Additionally, the platform’s rules and expectations can shift on a dime, often without any warning at all. In the past few years, for example, YouTube creators who produce longer videos suddenly found the platform shifting toward favoring shorter-form content and had to adjust on the fly. And YouTube’s labyrinthine and unforgiving copyright system makes it difficult to avoid pitfalls, making every new video that includes any kind of music or third-party video functionally a roll of the dice. It’s a way of working that’s so demanding and punishing, that even MrBeast, YouTube’s #1 most successful creator, recently complained that he’s “dying mentally.”

That NFL Sunday Ticket Tho

Back in July, following his first full fiscal quarter as YouTube CEO, Neal Mohan sent a letter to investors and the community which listed “supporting the success of creators” among his top priorities. He vowed to improve monetization tools and grow creator communities, to encourage more people to dedicate time to building an audience on YouTube.

Still, specifics on this were few and far between. The bulk of Mohan and Google/Alphabet CEO Sundar Pichai’s remarks were focused on the growth of Shorts (YouTube’s TikTok clone) and corporate content, like NFL games and Netflix shows, licensed for the “YouTube TV” cable replacement service. In September, YouTube did introduce some new tools for creators for AI-editing, but most didn’t actually address the core challenges facing newcomers to the site.
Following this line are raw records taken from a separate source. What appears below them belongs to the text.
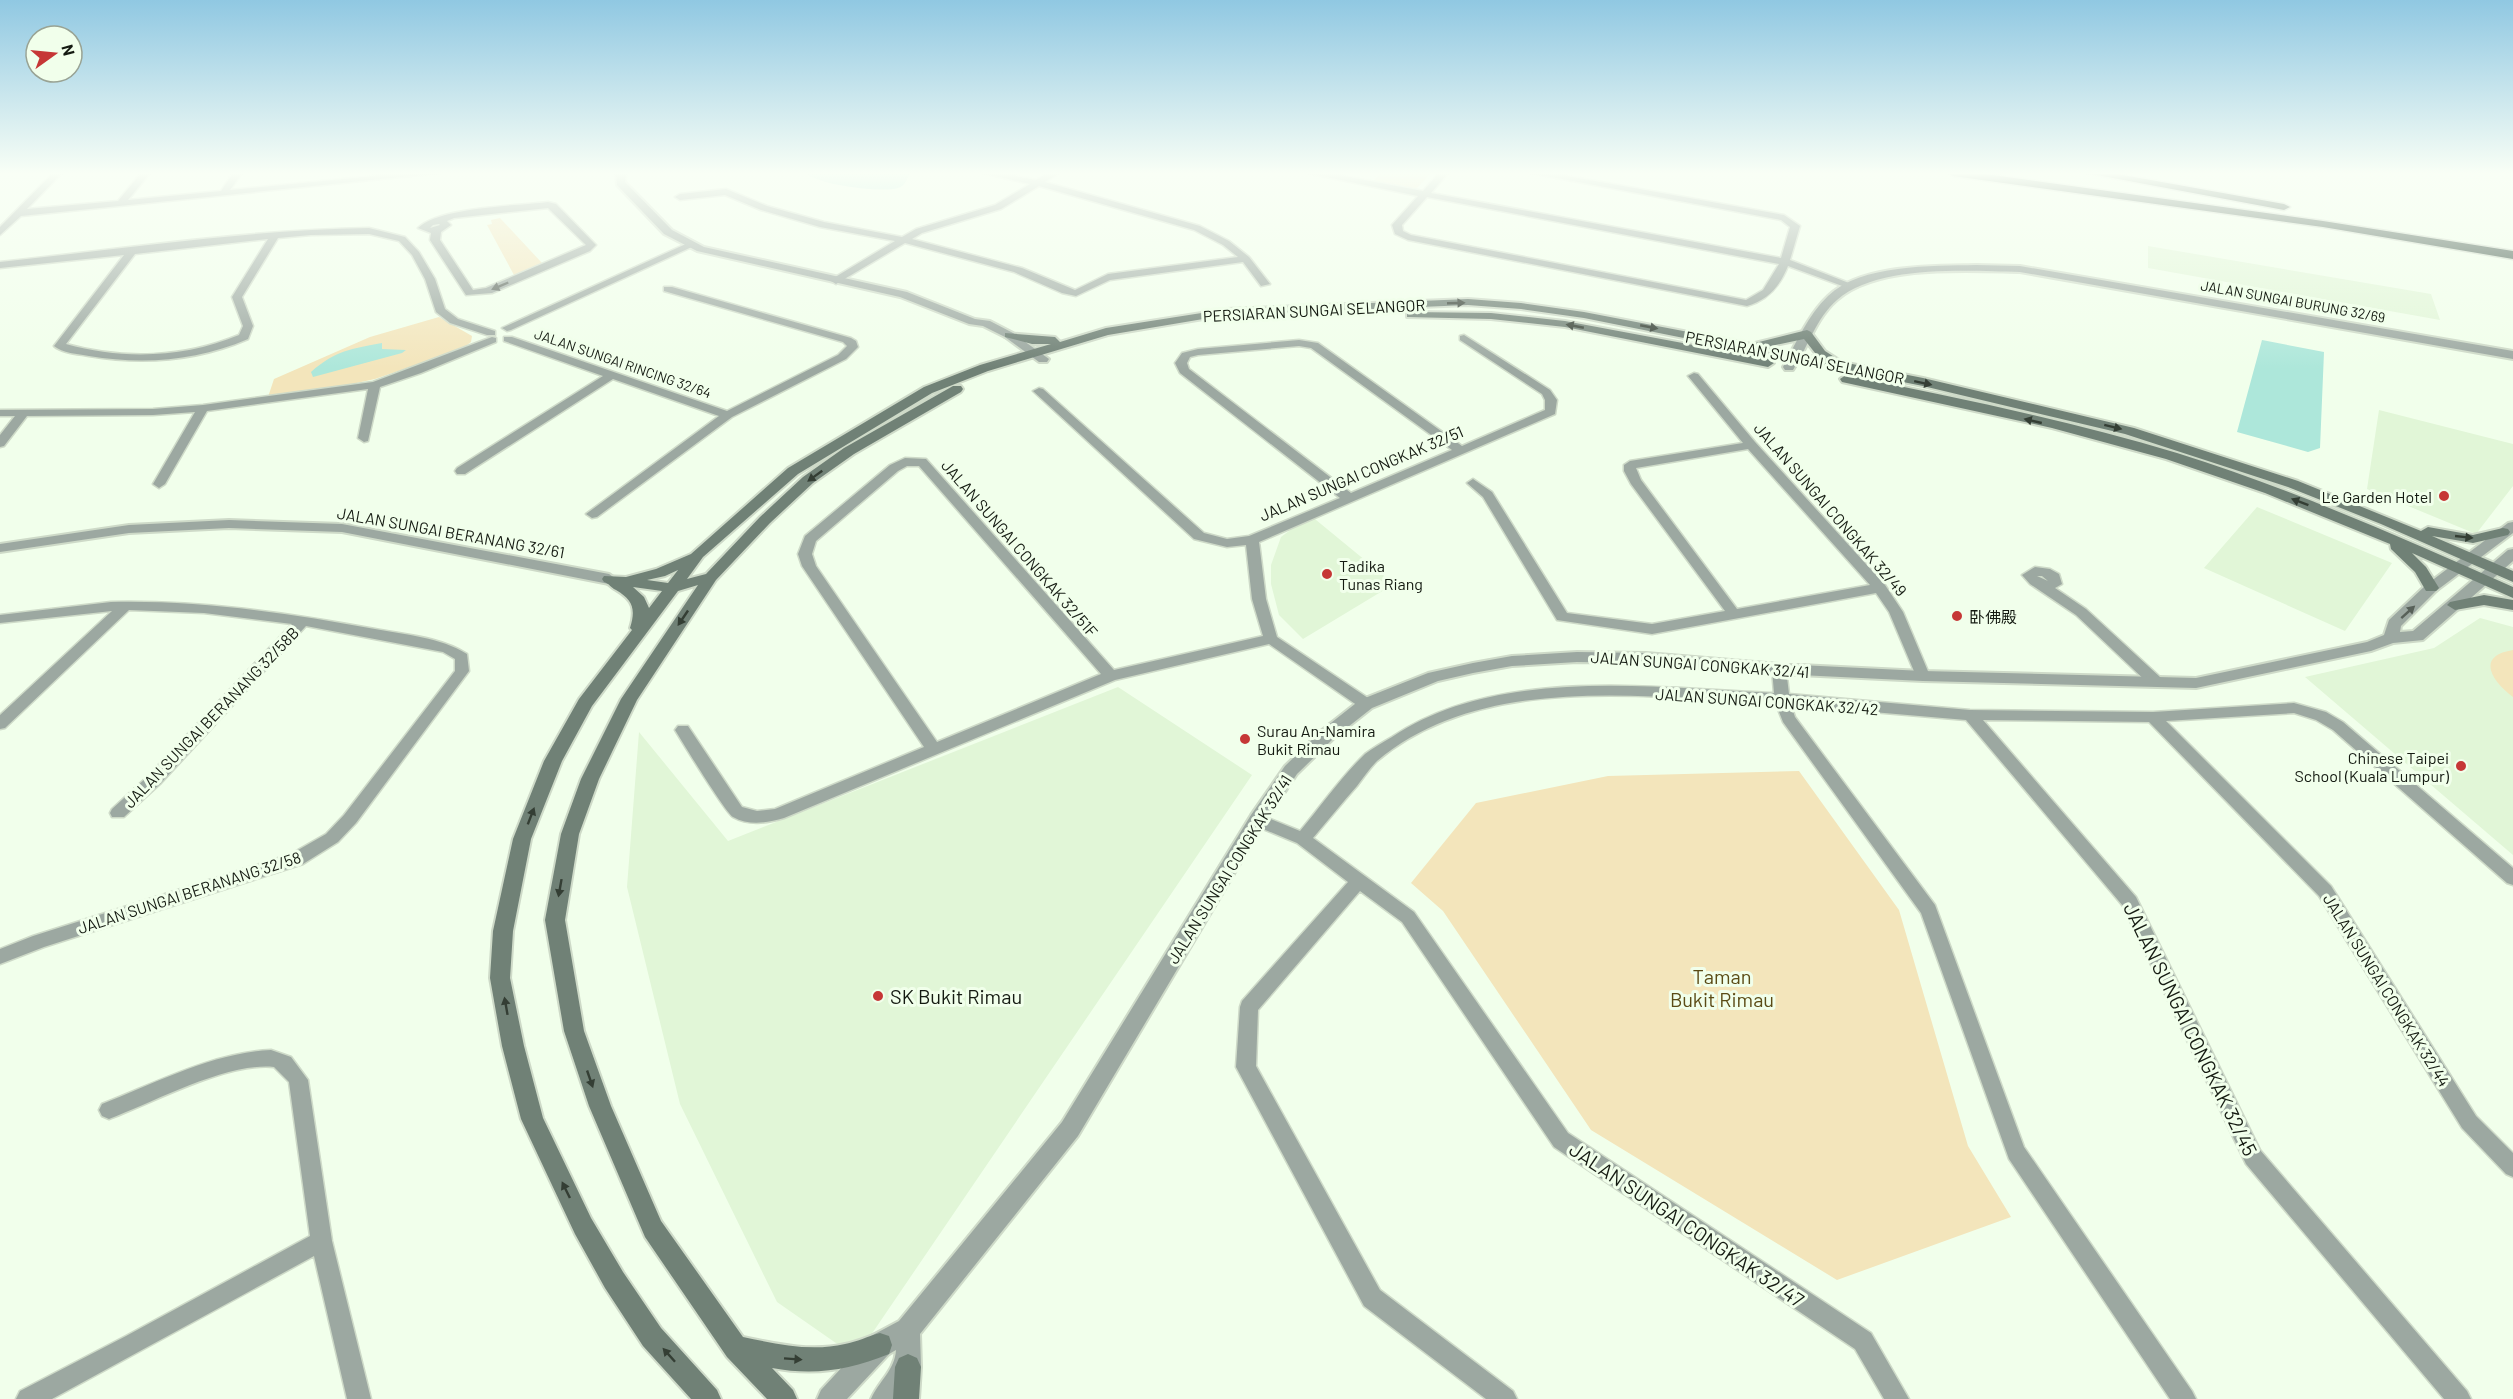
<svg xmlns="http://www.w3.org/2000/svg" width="2513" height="1399" font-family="Barlow,'Noto Sans SC',sans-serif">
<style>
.built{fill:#e1f6d7}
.green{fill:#f3e5bb}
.water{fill:#ade7da}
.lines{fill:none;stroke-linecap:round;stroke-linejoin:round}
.minor-casing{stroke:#cedac8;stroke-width:3}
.tertiary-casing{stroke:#cedac8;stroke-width:4}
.secondary-casing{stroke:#cedac8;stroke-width:4}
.motorway-casing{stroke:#cedac8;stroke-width:3}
.minor{fill:#9ca8a1;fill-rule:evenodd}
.tertiary{fill:#9ca8a1;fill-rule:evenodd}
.secondary{fill:#708176;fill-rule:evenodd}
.motorway{fill:#364e40;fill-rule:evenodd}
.oneway{fill:#586159}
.oneway2{fill:#343e34}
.poi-dot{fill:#c63736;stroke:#f1ffeb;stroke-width:2}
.labels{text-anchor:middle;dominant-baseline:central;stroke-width:6;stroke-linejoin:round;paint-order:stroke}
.far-street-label{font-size:14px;fill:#141a11;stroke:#f1ffeb}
.street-label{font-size:16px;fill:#141a11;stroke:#f1ffeb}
.poi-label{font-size:16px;fill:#141a11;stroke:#f1ffeb;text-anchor:start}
.near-park-label{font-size:20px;fill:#5b4b15;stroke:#f1ffeb}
.near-poi-label{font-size:20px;fill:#141a11;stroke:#f1ffeb;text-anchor:start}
.near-street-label{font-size:20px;fill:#141a11;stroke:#f1ffeb}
</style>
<rect width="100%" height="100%" fill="#f1ffeb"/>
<path class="built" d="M2148 246 2431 294 2440 320 2148 268Z
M2379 410 2513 444V486L2476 534 2367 489Z
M2257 507 2392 563 2345 631 2204 568Z
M1310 515 1394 584 1303 639 1279 615 1271 584V565L1281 537Z
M2480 618 2513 627V855L2305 677 2434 648Z
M1118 687 1252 775 856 1357 777 1302 680 1104 627 887 639 732 728 841Z"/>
<path class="green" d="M1381 173H1431L1416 189 1373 181Z
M500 218 542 263 514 275 487 225 492 224 491 220Z
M439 317 472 336 471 342 462 349 375 379 319 391 268 397 274 379 370 337Z
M2513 650V697C2492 681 2475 656 2513 650Z
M1799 771 1899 910 1968 1146 2011 1217 1837 1280 1591 1130 1443 911 1411 883 1476 803 1608 776Z"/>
<path class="water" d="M805 173H910C907 179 905 186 898 188 880 193 819 185 805 173Z
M2262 340 2324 352 2320 448 2308 452 2237 432Z
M382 343V349L406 350 402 353 313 377 311 372C336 350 351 349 382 343Z"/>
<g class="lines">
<g class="minor-casing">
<path id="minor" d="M53 173H62L27 209 118 201 141 173H150L128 200 221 191 233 173H242L230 190 403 173H440L21 216 0 235V227Z
M982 173H1002L1036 180 1048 173H1059L1045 182 1200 226 1229 241 1249 257 1270 284 1261 286 1243 262 1110 280 1076 296 1062 293 1014 272 905 243 836 284 831 281 832 279 895 241 820 227 761 210 725 195 680 200 675 197 680 194 726 189 767 206 824 222 902 237 916 229 995 205 1030 184ZM1039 186 1194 230 1223 245 1238 257 1108 274 1075 290 1022 268 912 239 922 233 1001 209Z
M1307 173H1328L1423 191 1439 173H1448L1431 193 1781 258 1790 227 1781 220 1530 173H1551L1784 215 1800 226 1790 260 1854 285 1845 287 1788 266C1780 286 1768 300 1747 306L1408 240 1395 234 1392 225 1418 196ZM1427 197 1779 264 1763 290 1746 300 1411 235 1403 231 1402 225Z
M548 202 556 204 596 245 590 251 492 293 466 295 430 240 431 233 418 228C439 207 517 206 548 202ZM548 208 586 245 486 288 473 290 440 240 441 232 451 225 447 221 454 218ZM433 225 439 224 440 225 430 228Z
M369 228 405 237 419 252 435 279 445 309 458 319 495 331V335H487L450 323 436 312 425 279 412 255 399 241 369 234 311 235 278 238 242 297 253 326 248 339C197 361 143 365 89 356 78 354 62 353 54 346L124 255 0 268V262C123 249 245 230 369 228ZM268 239 232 297 243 326 239 335C184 358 123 360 66 344L135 254Z
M688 243 696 245 511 330 507 331 502 328Z
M664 287H672L851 338 856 341 858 347 846 359 732 417 597 517 592 518 586 514 719 416 613 379 465 474H457L455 471 457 468 603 376 504 341V337H512L727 411 838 355 847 346 843 342 664 291Z
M1464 335 1550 390 1557 400 1555 414 1259 542 1266 599 1277 637 1371 700 1374 704 1371 708H1361L1269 644 1115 680 784 818C767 823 749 826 733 817 725 812 683 743 675 730L678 726H688L742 807 757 811 775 809 924 747 802 566 798 554 805 536 890 465 905 458 926 459 1114 670 1263 636 1252 599 1246 545 1227 547 1194 539 1033 391 1039 388 1043 389 1204 533 1227 539 1249 536 1340 498 1180 373 1175 363 1182 353 1198 349 1299 340 1318 343 1462 446 1545 410V400L1542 394 1460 340V336ZM1299 346 1311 348 1452 450 1351 493 1189 369 1187 363 1190 357 1198 355ZM907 466H919L1101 674 937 742 816 566 812 554 816 541 898 471Z
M492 337 496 338V342L421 373 380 387 368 441 364 442 358 438 368 389 207 411 165 484 159 488 153 484 195 412 153 415 27 416 4 446 0 447V435L15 416H0V410L153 409 203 405 373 382Z
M1694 373 1698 374 1755 442 1885 585 1903 612 1930 676 1928 679 1923 681 1916 676 1889 612 1876 593 1652 634 1557 620 1483 497 1467 483 1473 479 1492 492 1567 613 1652 624 1725 611 1631 484 1624 471V465L1630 461 1743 443 1688 376ZM1748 449 1870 585 1737 609 1641 480 1636 468Z
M2035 567 2050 569 2059 574 2062 584 2055 588 2086 609 2160 677 2162 681 2160 685H2150L2076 615 2030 584 2022 575ZM2037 576H2042L2048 581Z
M111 602C200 600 288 613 375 629 406 635 440 637 467 654L469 671 356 823 338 842 303 864 44 947 0 964V949L33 936 291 854 326 834 344 815 455 671V659L443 652 306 626 160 784 124 817H112L110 813 112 809 148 776 292 624 204 613 129 610 5 728 0 729V715L112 611 0 623V615Z
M1779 664 1786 669 1789 694 1970 710 2153 712 2294 703 2326 712 2343 722 2513 868V885L2507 883 2333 730 2316 720 2294 713 2166 721 2331 886 2476 1116 2513 1153V1177L2506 1174 2462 1128 2319 896 2149 722 1983 720 2136 897 2260 1150 2467 1391 2471 1399H2444L2246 1164 2123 906 1966 720 1791 705 1795 717 1935 905 2024 1147 2192 1391 2196 1399H2170L2009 1159 1921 913 1783 722 1776 704C1648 697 1483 672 1377 761 1370 768 1363 778 1357 786 1342 803 1328 820 1313 838L1414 912 1568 1133 1871 1333 1909 1399H1884L1855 1349 1554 1147 1402 922 1360 891 1258 1010 1256 1066 1380 1290 1513 1391 1517 1399H1486L1364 1306 1236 1067 1240 1007 1242 1001 1348 882 1297 843 1251 824 1249 820 1251 816H1263L1300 831C1321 806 1341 777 1365 754 1373 748 1383 742 1392 737 1497 666 1653 688 1774 693L1772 669Z
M271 1050 291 1057 308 1080 332 1241 371 1399H347L314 1256 52 1399H16L20 1391 126 1336 310 1236 289 1082 274 1067C227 1062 154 1102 109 1119L102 1116 99 1110 102 1104C156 1083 212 1053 271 1050Z"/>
</g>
<g class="tertiary-casing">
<path id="tertiary" d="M616 173H626L625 182 672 230 704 247 907 292 975 319 990 321 1013 333 1049 359 1047 362H1039L1005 337 983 326 969 324 900 297 697 251 664 234 617 185Z
M1976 265 2020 266 2513 351V359L2020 272C1969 271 1878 264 1837 300 1816 318 1808 347 1793 370H1785L1783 367C1796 343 1808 315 1828 296 1861 264 1932 266 1976 265Z
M229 520 342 524 609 574 616 579 609 584 342 532 229 528 129 533 0 552V544L129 525Z
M2513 522V533L2436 591 2401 626 2400 632 2413 631 2508 550 2513 549V561L2423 640 2393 643 2371 651 2196 688 1923 681 1779 674 1646 663 1577 662 1512 666 1473 673 1438 681 1372 708 1334 738 1297 774 1263 825 1078 1136 920 1334 921 1367 900 1399H871C879 1381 895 1370 896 1350L889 1354 847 1399H817L821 1390 871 1336 899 1321 1062 1122 1251 815 1285 766 1322 730 1360 700 1428 673 1473 663 1512 656 1577 652 1646 653 1779 664 1923 671 2196 678 2367 642 2384 635 2389 620 2426 585 2508 523Z"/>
</g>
<g class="secondary-casing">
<path id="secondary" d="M1468 299 1521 303 1584 312 1751 344 1807 330 1811 332 1825 351 1842 362 1923 378 2134 428 2298 481 2421 531 2428 527 2473 535 2503 528 2508 529 2510 532 2508 535 2473 543 2432 536 2513 571V582L2381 524 2288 487 2125 434 1923 386 1584 318 1521 309 1468 305 1227 315 1108 335 988 371 932 393 798 474 703 557 687 579 706 574 760 517 803 477 844 448 953 386H961L963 389 961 392 854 454 813 483 770 523 716 580 637 700 599 779 579 834 565 920 584 1031 611 1106 661 1221 743 1337C777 1344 811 1352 845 1344 857 1342 868 1336 880 1333L889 1336 892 1345 889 1354C849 1370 815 1376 772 1368L793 1390 797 1399H767L727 1357 645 1237 589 1106 564 1031 545 920 561 834 581 779 621 699 698 585 678 591 592 706 562 761 531 839 513 931 510 978 524 1046 543 1118 591 1218 623 1272 661 1328 717 1390 721 1399H691L643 1346 605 1288 575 1234 521 1119 502 1046 490 978 493 931 513 839 544 761 579 699 632 630 630 628C636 609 633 600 616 590 610 587 610 584 604 582L602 579 604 576 626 577 656 569 691 554 788 468 924 387 980 365 1051 344H1032L1005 337V333L1055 337 1060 342 1106 328 1227 309ZM1804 339 1819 358 1766 347ZM678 570 668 583 647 580 665 576ZM633 587 662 591 649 608 644 597Z
M1411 312 1491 313 1565 321 1768 359 1774 363 1768 367 1565 327 1491 319 1407 317V313Z
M1846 375C1957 398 2069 420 2177 453 2292 489 2403 538 2513 587V598L2412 553 2426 567 2439 588 2436 591H2426L2415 572 2391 549 2390 544 2265 493 2166 459 2052 428 1842 382 1840 379Z
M2484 595 2513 600V610L2484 605 2455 610 2447 605 2450 602Z
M908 1354 917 1358 921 1367 919 1399H893L895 1367 899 1358Z"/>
</g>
<g class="motorway-casing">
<path id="motorway" d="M1948 173H1979L2323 221 2513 251V259L2323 227 1953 176Z
M2086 173H2112L2284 204 2290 207 2284 210Z"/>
</g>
<use href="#minor" class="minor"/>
<use href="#tertiary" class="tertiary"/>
<use href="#secondary" class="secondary"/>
<use href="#motorway" class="motorway"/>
</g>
<defs><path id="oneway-solid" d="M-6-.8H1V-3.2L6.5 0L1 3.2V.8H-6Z" transform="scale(1.5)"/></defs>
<g class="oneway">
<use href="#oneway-solid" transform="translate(500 286) rotate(157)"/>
<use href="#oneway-solid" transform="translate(2408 612) rotate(-42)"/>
</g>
<g class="oneway2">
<use href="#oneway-solid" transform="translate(1456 303) rotate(-2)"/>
<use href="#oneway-solid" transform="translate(1575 326) rotate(-169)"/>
<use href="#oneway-solid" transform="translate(1649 327) rotate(11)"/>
<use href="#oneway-solid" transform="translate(1923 383) rotate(12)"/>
<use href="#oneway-solid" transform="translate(2033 421) rotate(-167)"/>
<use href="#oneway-solid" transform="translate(2113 427) rotate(14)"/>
<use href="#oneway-solid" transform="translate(815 476) rotate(144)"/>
<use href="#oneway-solid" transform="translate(2300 502) rotate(-159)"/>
<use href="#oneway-solid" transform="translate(2464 537) rotate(6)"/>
<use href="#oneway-solid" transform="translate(683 618) rotate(124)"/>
<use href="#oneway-solid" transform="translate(531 816) rotate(-69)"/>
<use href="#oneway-solid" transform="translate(560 888) rotate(100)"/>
<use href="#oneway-solid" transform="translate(506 1006) rotate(-100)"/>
<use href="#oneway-solid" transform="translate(590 1079) rotate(71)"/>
<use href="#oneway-solid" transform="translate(566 1190) rotate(-116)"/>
<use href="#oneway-solid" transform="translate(669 1355) rotate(-132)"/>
<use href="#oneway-solid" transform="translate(793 1359) rotate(4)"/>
</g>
<linearGradient id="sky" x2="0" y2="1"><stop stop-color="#90c8e2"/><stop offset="0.47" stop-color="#f9fff6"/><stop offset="1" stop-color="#f9fff6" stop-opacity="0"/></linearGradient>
<rect width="2513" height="369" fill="url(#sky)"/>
<g class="poi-dot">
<circle cx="2444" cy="496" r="6"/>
<circle cx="1327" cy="574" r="6"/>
<circle cx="1957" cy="616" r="6"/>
<circle cx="1245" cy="739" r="6"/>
<circle cx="2461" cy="766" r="6"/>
<circle cx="878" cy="996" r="6"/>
</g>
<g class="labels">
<g class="far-street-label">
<text transform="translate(2293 301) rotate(10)">JALAN SUNGAI BURUNG 32/69</text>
<text transform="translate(623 363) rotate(19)">JALAN SUNGAI RINCING 32/64</text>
</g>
<g class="street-label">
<text transform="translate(1314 310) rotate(-3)">PERSIARAN SUNGAI SELANGOR</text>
<text transform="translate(1795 357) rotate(11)">PERSIARAN SUNGAI SELANGOR</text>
<text transform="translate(1361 473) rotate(-23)">JALAN SUNGAI CONGKAK 32/51</text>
<text transform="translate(1831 509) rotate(49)">JALAN SUNGAI CONGKAK 32/49</text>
<text transform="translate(451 532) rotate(10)">JALAN SUNGAI BERANANG 32/61</text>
<text transform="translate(1020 548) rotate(49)">JALAN SUNGAI CONGKAK 32/51F</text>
<text transform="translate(1700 664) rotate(4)">JALAN SUNGAI CONGKAK 32/41</text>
<text transform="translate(1767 701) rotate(4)">JALAN SUNGAI CONGKAK 32/42</text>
<text transform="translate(211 717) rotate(-46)">JALAN SUNGAI BERANANG 32/58B</text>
<text transform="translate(1229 869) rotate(-58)">JALAN SUNGAI CONGKAK 32/41</text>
<text transform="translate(189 892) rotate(-18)">JALAN SUNGAI BERANANG 32/58</text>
<text transform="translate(2387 990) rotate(58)">JALAN SUNGAI CONGKAK 32/44</text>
</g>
<g class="poi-label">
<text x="2432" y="496" text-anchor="end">Le Garden Hotel</text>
<text x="1339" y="565">Tadika<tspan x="1339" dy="18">Tunas Riang</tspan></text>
<text x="1969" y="616">卧佛殿</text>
<text x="1257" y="730">Surau An-Namira<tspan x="1257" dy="18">Bukit Rimau</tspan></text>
<text x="2449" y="757" text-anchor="end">Chinese Taipei<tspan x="2449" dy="18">School (Kuala Lumpur)</tspan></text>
</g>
<g class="near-park-label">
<text x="1722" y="976">Taman<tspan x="1722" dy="23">Bukit Rimau</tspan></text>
</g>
<g class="near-poi-label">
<text x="890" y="996">SK Bukit Rimau</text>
</g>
<g class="near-street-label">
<text transform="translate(2191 1029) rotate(64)">JALAN SUNGAI CONGKAK 32/45</text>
<text transform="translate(1687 1224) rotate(34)">JALAN SUNGAI CONGKAK 32/47</text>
</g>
</g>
<g transform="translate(54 54) rotate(75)"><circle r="28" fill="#f1ffeb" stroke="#99a394" stroke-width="1.5"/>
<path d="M0-4.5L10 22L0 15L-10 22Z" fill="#c63736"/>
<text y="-9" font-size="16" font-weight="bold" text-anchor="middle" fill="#141a11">N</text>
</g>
</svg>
So we have a platform that’s essentially defined by the presence of everyday creators but still declines in many ways to take them seriously. YouTube can certainly survive without the biggest Rooster Teeth and Moonbug shows. It could probably even survive without YouTube TV and NFL Sunday Ticket. But it couldn’t survive the departure of most or all of its users who routinely post the cooking tutorials, fail compilations, memes, puppet sketches, unboxings, and Let’s Plays that make it YouTube in the first place.

Some day, perhaps its strategy will reflect this obvious fact.